Issue 01 . June 2026Loose change. Sharp eyes.

The fine print

Ethics.

How we decide what to publish, what to leave on the cutting room floor, and what to apologise for later.

Conflicts of interest

If a writer has a personal, financial, or professional stake in a story, we tell you. In the piece. Not at the bottom in italics, but in the body, where a reader can actually see it. If a subject of a piece is married to one of our editors or has lent money to a contributor, we say so. Anything else is a stunt.

Sources

Named sources are the default. Anonymous sources are a tool we use carefully and explain in plain language: who, roughly, the person is, why they are anonymous, and what independent context supports what they are telling us. If you ever read “sources familiar with the matter” in Souk Weekly without a follow-up sentence explaining what that means, please write in and shout at us.

On the use of AI

We use AI tools to draft, to summarise, to surface patterns we'd otherwise miss in our own reporting.
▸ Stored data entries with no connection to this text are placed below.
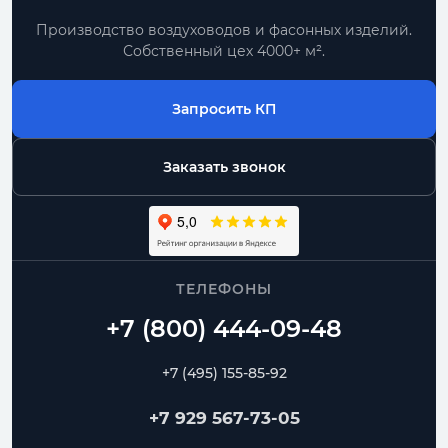
Производство воздуховодов и фасонных изделий.
Собственный цех 4000+ м².
Запросить КП
Заказать звонок
ТЕЛЕФОНЫ
+7 (495) 155-85-92
+7 929 567-73-05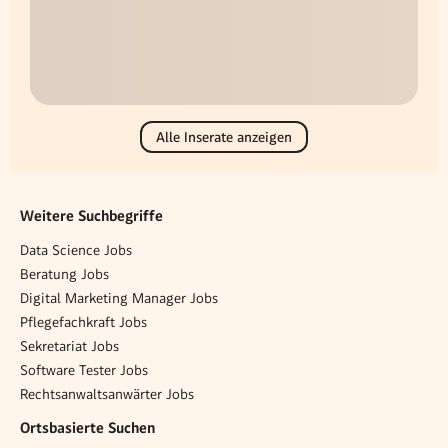
Alle Inserate anzeigen
Weitere Suchbegriffe
Data Science Jobs
Beratung Jobs
Digital Marketing Manager Jobs
Pflegefachkraft Jobs
Sekretariat Jobs
Software Tester Jobs
Rechtsanwaltsanwärter Jobs
Ortsbasierte Suchen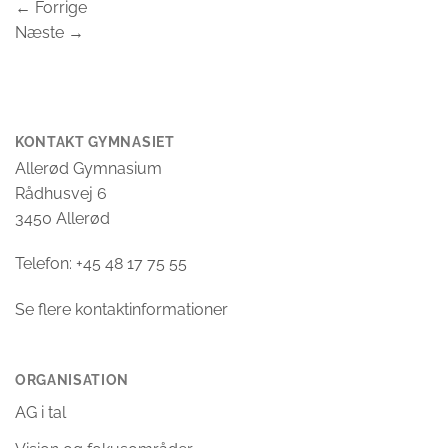
←
Forrige
Næste
→
KONTAKT GYMNASIET
Allerød Gymnasium
Rådhusvej 6
3450 Allerød
Telefon: +45 48 17 75 55
Se flere kontaktinformationer
ORGANISATION
AG i tal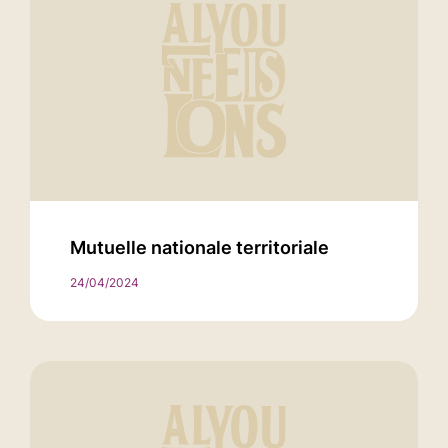
Mutuelle nationale territoriale
24/04/2024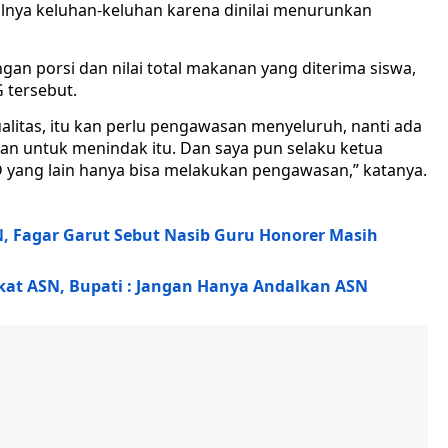
nya keluhan-keluhan karena dinilai menurunkan
gan porsi dan nilai total makanan yang diterima siswa,
 tersebut.
itas, itu kan perlu pengawasan menyeluruh, nanti ada
 untuk menindak itu. Dan saya pun selaku ketua
ang lain hanya bisa melakukan pengawasan,” katanya.
N, Fagar Garut Sebut Nasib Guru Honorer Masih
kat ASN, Bupati : Jangan Hanya Andalkan ASN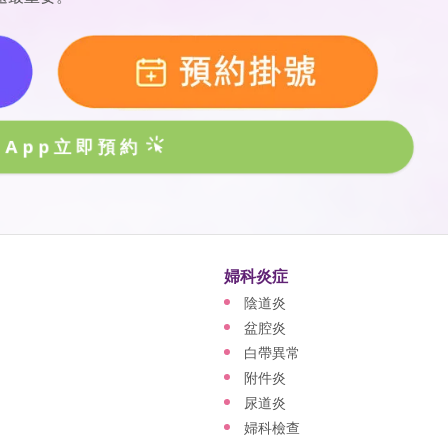
sApp立即預約
婦科炎症
陰道炎
盆腔炎
白帶異常
附件炎
尿道炎
婦科檢查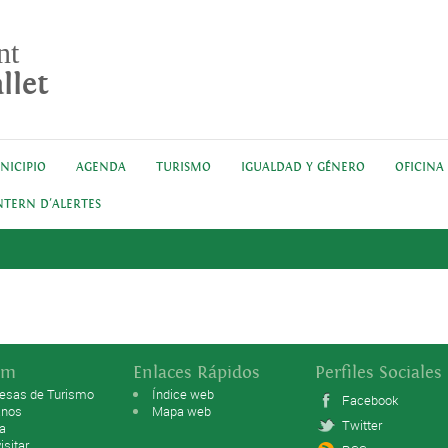
nt
llet
NICIPIO
AGENDA
TURISMO
IGUALDAD Y GÉNERO
OFICINA
NTERN D'ALERTES
sm
Enlaces Rápidos
Perfiles Sociales
esas de Turismo
Índice web
Facebook
anos
Mapa web
Twitter
ta
isitar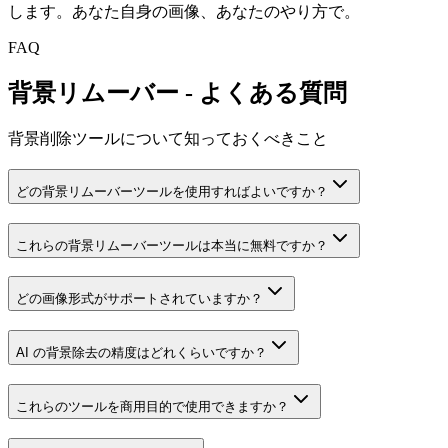
します。あなた自身の画像、あなたのやり方で。
FAQ
背景リムーバー - よくある質問
背景削除ツールについて知っておくべきこと
どの背景リムーバーツールを使用すればよいですか？
これらの背景リムーバーツールは本当に無料ですか？
どの画像形式がサポートされていますか？
AI の背景除去の精度はどれくらいですか？
これらのツールを商用目的で使用できますか？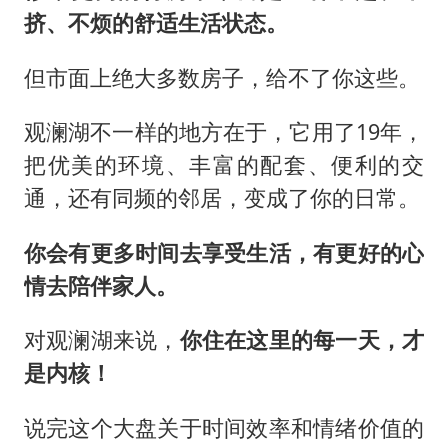
挤、不烦的舒适生活状态。
但市面上绝大多数房子，给不了你这些。
观澜湖不一样的地方在于，它用了19年，
把优美的环境、丰富的配套、便利的交
通，还有同频的邻居，变成了你的日常。
你会有更多时间去享受生活，有更好的心
情去陪伴家人。
对观澜湖来说，
你住在这里的每一天，才
是内核！
说完这个大盘关于时间效率和情绪价值的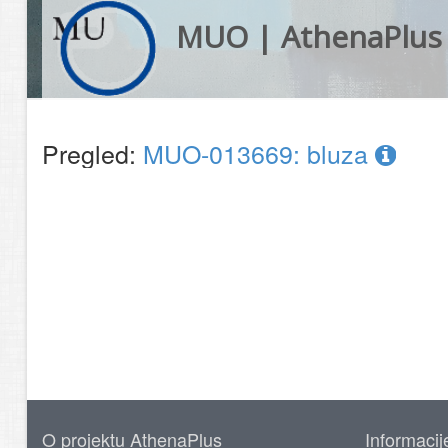
MUO | AthenaPlus
Pregled:
MUO-013669: bluza
O projektu AthenaPlus
Informacij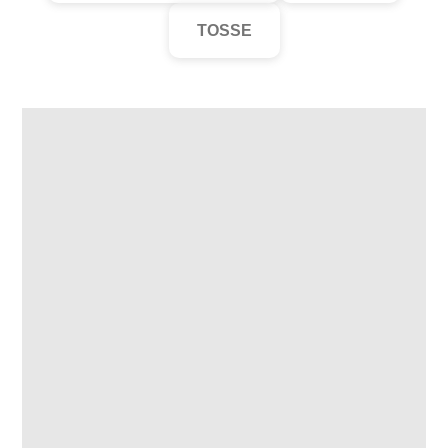
TOSSE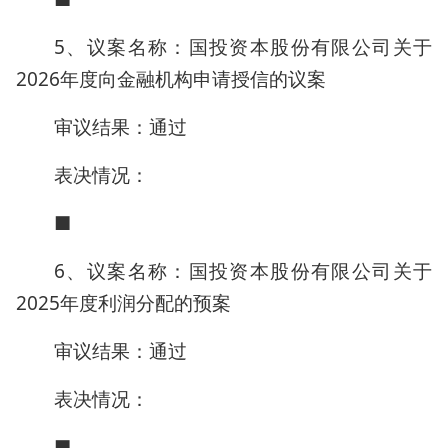
5、议案名称：国投资本股份有限公司关于
2026年度向金融机构申请授信的议案
审议结果：通过
表决情况：
■
6、议案名称：国投资本股份有限公司关于
2025年度利润分配的预案
审议结果：通过
表决情况：
■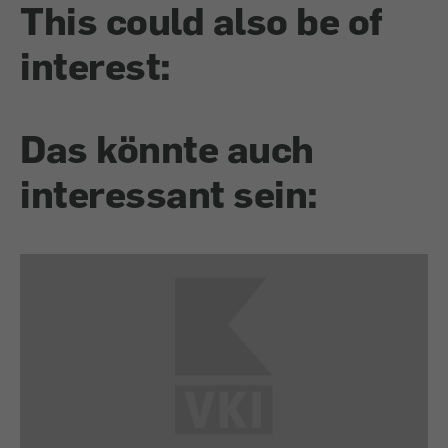
This could also be of
interest:
Das könnte auch
interessant sein: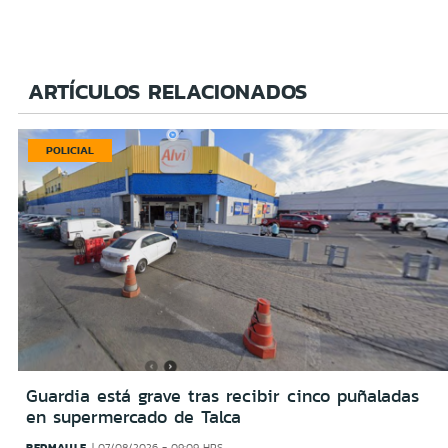
ARTÍCULOS RELACIONADOS
POLICIAL
Guardia está grave tras recibir cinco puñaladas
en supermercado de Talca
REDMAULE
07/08/2026 - 09:09 HRS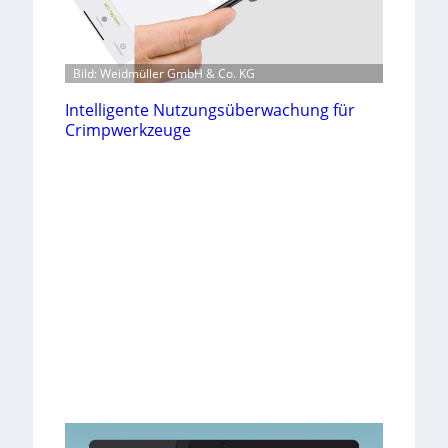
Bild: Weidmüller GmbH & Co. KG
Intelligente Nutzungsüberwachung für
Crimpwerkzeuge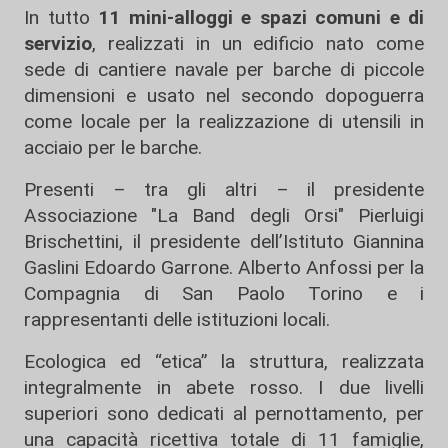
In tutto
11 mini-alloggi e spazi comuni e di
servizio
, realizzati in un edificio nato come
sede di cantiere navale per barche di piccole
dimensioni e usato nel secondo dopoguerra
come locale per la realizzazione di utensili in
acciaio per le barche.
Presenti – tra gli altri – il presidente
Associazione "La Band degli Orsi" Pierluigi
Brischettini, il presidente dell’Istituto Giannina
Gaslini Edoardo Garrone. Alberto Anfossi per la
Compagnia di San Paolo Torino e i
rappresentanti delle istituzioni locali.
Ecologica ed “etica” la struttura, realizzata
integralmente in abete rosso. I due livelli
superiori sono dedicati al pernottamento, per
una capacità ricettiva totale di 11 famiglie,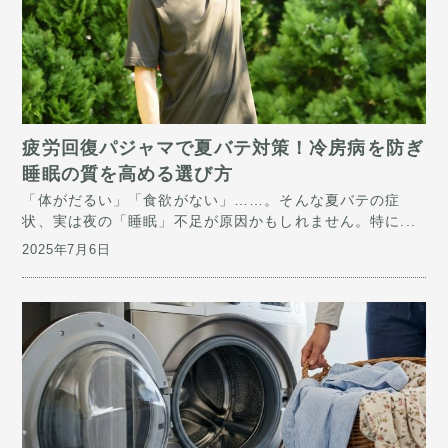
​疲労回復パジャマで夏バテ対策！冷房病を防ぎ
睡眠の質を高める選び方
「体がだるい」「食欲がない」……。そんな夏バテの症
状、実は夜の「睡眠」不足が原因かもしれません。特に...
2025年7月6日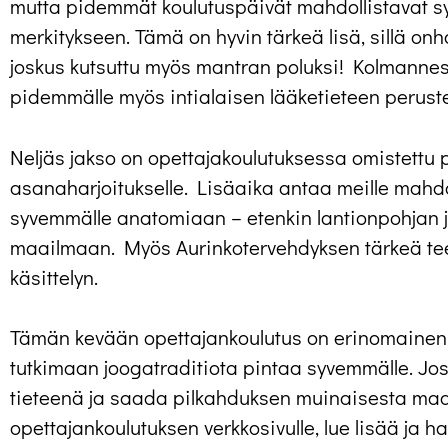
mutta pidemmät koulutuspäivät mahdollistavat s
merkitykseen. Tämä on hyvin tärkeä lisä, sillä on
joskus kutsuttu myös mantran poluksi! Kolmann
pidemmälle myös intialaisen lääketieteen perust
Neljäs jakso on opettajakoulutuksessa omistettu 
asanaharjoitukselle. Lisäaika antaa meille mahd
syvemmälle anatomiaan – etenkin lantionpohjan j
maailmaan. Myös Aurinkotervehdyksen tärkeä 
käsittelyn.
Tämän kevään opettajankoulutus on erinomainen 
tutkimaan joogatraditiota pintaa syvemmälle. Jos
tieteenä ja saada pilkahduksen muinaisesta ma
opettajankoulutuksen verkkosivulle, lue lisää ja 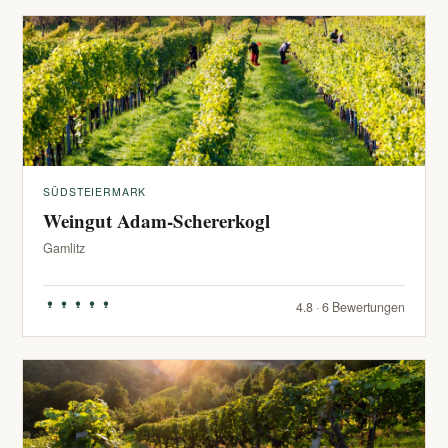
SÜDSTEIERMARK
Weingut Adam-Schererkogl
Gamlitz
4.8 · 6 Bewertungen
Every published piece is read, edited, and signed off by a human. The machines do not have bylines. They also do not get coffee, take phone calls, or have to look someone in the eye at a launch party three months after the piece runs. Those parts of the job belong, for now, to people.

Advertising

Advertising on Souk Weekly is labelled. We do not run sponsored pieces dressed as editorial. We do not let an advertiser see a story before it runs. If we ever do start running native ads, they will be clearly marked as such, with a typography treatment so unmistakable that even a casual reader on a small phone will see the difference.

Gifts

We do not accept gifts beyond a reasonable cup of coffee. PR teams: please stop sending us welcome boxes. We are running out of room for the lavender candles.